New proposed rules were issued on October 9th, 2019 to provide more flexibility to healthcare providers entering into value-based payment arrangements.
The Department of Health and Human Services (HHS) along with the Office of Inspector General (OIG), governing the Anti-kickback Statue and Civil Monetary Penalty, and the Centers for Medicare and Medicaid Services (CMS), governing the Stark Law, were the agencies responsible for taking major steps to transform provider alignment models. These agencies are seeking comments to facilitate the healthcare industry’s movement from fee for service to value-based care. In the combined 719 pages of discussion, Fair Market Value (FMV) is mentioned 186 times! New potential definitions and parameters around how both FMV and commercially reasonable and determined are discussed at length.
Redefining the healthcare industry’s rules for how FMV is established at this point in history makes a lot of sense. The old rules prohibited, in many ways, collaboration. This limits the success for coordinated care which is paramount to lowering cost and improving quality. Since aligning physicians is critical to coordinating care, a shift in acceptable payment arrangements, and how physicians interact with other parts of a patient’s continuum of care must change. Meanwhile, payments must still be FMV to prevent fraud and abuse related to directing referrals.
The previous regulatory guidelines made innovative strategies seem risky and administratively burdensome. Further, the government defined FMV and CR in ways that could be roadblocks to coordinated care. Therefore, some of their historical guidelines fundamentally make the move to value-based care challenging, which has been the catalyst for these new proposed rules. Although, anyone who has substantial experience in the healthcare industry understands proposed rules are just that – proposed.
That said, many of these concepts will stick. Numerous comments specifically address Safe Harbors which are a provision that provides protection, or may reduce liability or penalty, under specific situations. The following are a few of the more likely changes related to FMV that could fundamentally change how healthcare executives pursue new alignment strategies and their FMV policies.
- Care Coordination - Protecting remuneration to be used to facilitate the coordination and management of care for patient populations. The agency is soliciting comments from stakeholders for guidelines that may help distinguish payments which support legitimate care coordination activities, versus payment-for-referral schemes that do not serve, and may be contrary to, the goals of coordinated care and the shift to value.
- Agreement Structure - Substituting the requirement that the methodology (not a fixed payment) for determining the compensation be set in advance. Currently, payments to physicians are to be set in advance to help meet a Safe Harbor. Changing the rule to the methodology would offer broader protection for certain outcomes-based payment arrangements, allowing various FMV payments, depending on the outcome.
- Downside Risk - Providing increased flexibility for arrangements that take on substantial downside financial risk.

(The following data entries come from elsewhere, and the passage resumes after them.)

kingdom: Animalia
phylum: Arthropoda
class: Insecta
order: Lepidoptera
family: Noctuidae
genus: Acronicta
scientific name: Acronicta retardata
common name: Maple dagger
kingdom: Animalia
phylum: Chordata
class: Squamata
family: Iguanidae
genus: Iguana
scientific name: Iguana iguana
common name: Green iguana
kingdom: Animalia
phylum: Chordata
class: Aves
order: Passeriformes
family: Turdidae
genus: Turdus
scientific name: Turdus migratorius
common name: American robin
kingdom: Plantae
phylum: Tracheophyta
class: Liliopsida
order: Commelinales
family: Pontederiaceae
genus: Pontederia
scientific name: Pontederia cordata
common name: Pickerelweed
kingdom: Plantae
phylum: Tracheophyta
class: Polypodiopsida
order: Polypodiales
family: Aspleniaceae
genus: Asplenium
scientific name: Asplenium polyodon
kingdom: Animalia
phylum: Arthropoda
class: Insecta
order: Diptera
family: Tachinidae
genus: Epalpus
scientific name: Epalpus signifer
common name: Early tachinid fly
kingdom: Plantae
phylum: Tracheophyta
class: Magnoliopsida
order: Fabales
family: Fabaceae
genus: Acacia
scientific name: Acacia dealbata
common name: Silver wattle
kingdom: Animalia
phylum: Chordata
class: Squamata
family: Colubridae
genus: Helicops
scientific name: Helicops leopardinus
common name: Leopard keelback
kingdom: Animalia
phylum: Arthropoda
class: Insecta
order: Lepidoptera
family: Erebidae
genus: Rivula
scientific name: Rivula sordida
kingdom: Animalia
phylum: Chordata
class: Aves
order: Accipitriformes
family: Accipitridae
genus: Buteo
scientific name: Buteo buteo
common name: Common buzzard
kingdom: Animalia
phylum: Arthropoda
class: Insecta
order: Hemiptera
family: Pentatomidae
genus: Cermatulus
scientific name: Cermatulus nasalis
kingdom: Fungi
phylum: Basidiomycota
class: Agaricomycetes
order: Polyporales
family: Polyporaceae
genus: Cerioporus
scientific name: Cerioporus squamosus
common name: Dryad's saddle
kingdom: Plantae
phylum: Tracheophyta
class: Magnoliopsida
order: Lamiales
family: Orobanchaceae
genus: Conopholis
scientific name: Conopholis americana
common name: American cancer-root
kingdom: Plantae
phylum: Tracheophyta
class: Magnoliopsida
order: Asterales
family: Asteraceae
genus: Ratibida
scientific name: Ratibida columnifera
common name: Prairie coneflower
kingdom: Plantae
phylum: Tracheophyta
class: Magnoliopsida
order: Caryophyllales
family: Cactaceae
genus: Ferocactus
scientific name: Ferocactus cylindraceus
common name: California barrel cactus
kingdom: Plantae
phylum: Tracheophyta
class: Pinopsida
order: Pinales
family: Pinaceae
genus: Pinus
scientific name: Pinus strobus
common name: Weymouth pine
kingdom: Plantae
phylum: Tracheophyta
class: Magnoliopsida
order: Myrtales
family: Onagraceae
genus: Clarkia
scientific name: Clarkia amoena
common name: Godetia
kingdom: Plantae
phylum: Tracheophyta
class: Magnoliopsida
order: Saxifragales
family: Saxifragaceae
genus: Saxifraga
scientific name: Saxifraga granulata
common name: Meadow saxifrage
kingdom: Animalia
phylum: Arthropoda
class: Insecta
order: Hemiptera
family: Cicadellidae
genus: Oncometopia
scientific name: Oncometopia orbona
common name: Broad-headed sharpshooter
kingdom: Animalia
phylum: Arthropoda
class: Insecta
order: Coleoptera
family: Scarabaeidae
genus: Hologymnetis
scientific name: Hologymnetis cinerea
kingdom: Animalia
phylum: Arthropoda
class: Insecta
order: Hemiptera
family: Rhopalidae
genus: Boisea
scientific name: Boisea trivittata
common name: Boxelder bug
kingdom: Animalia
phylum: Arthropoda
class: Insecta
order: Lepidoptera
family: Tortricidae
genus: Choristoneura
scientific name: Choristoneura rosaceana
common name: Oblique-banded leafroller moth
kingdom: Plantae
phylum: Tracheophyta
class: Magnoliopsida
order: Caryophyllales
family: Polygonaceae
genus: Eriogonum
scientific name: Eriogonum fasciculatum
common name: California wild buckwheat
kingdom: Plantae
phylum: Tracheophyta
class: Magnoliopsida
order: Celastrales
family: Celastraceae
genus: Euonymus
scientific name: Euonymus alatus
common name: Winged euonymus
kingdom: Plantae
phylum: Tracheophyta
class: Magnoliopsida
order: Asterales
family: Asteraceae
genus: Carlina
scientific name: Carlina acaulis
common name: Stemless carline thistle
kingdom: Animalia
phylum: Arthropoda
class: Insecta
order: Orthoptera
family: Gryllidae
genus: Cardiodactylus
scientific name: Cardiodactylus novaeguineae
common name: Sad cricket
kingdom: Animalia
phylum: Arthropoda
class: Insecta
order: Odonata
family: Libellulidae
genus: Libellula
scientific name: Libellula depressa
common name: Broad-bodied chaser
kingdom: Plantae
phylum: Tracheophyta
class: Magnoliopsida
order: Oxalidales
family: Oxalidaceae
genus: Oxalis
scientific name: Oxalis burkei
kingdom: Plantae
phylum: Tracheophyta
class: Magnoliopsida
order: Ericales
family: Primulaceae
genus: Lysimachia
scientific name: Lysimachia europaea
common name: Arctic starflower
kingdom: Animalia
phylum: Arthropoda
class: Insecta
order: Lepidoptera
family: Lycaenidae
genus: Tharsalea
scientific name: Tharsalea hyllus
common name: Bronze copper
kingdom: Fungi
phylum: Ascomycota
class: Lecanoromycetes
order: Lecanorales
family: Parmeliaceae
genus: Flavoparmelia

The agency notes potentially removing the requirement that it must be consistent with FMV in arm’s-length transactions when material financial risk is taken.
- Valuing Quality - Soliciting comments on how parties would determine that a payment for quality outcomes is consistent with FMV. The agency is looking for guidance and are proposing to require the parties to an arrangement establish one or more specific evidence-based outcome to receive payment.
- Benchmarking Quality - Acknowledging that payment for the maintenance of high quality may be risky. There is concern that arrangements rewarding the status quo are more likely to be payments for referrals. Although high performing arrangements (i.e.: ACOs that already have high quality and low costs) may be low risk, the agency inquires how to approve such arrangements in the final rule without protecting arrangements that are not legitimate. They also recommend measures are re-based periodically.
The OIG anticipates the industry will evolve and adapt to properly assess FMV for value-based arrangements. They also state that any Safe Harbors would continue to require that the compensation reflect FMV and be commercially reasonable, without the intent to induce referrals. Therefore, the general parameters for payments to physicians will not change.
Bottom Line
The aggressive movement by CMS for coordinated care, and the rapid growth in innovative physician alignment strategies to lower costs and improve quality are happening. Providers need more flexibility in creating new models, and the government needs costs savings and better outcomes – it’s a win-win. Portions of existing regulations impede this movement, and the proposed rules would allow physicians and other healthcare providers to develop cutting-edge value-based alignment models without being fearful of violating current laws.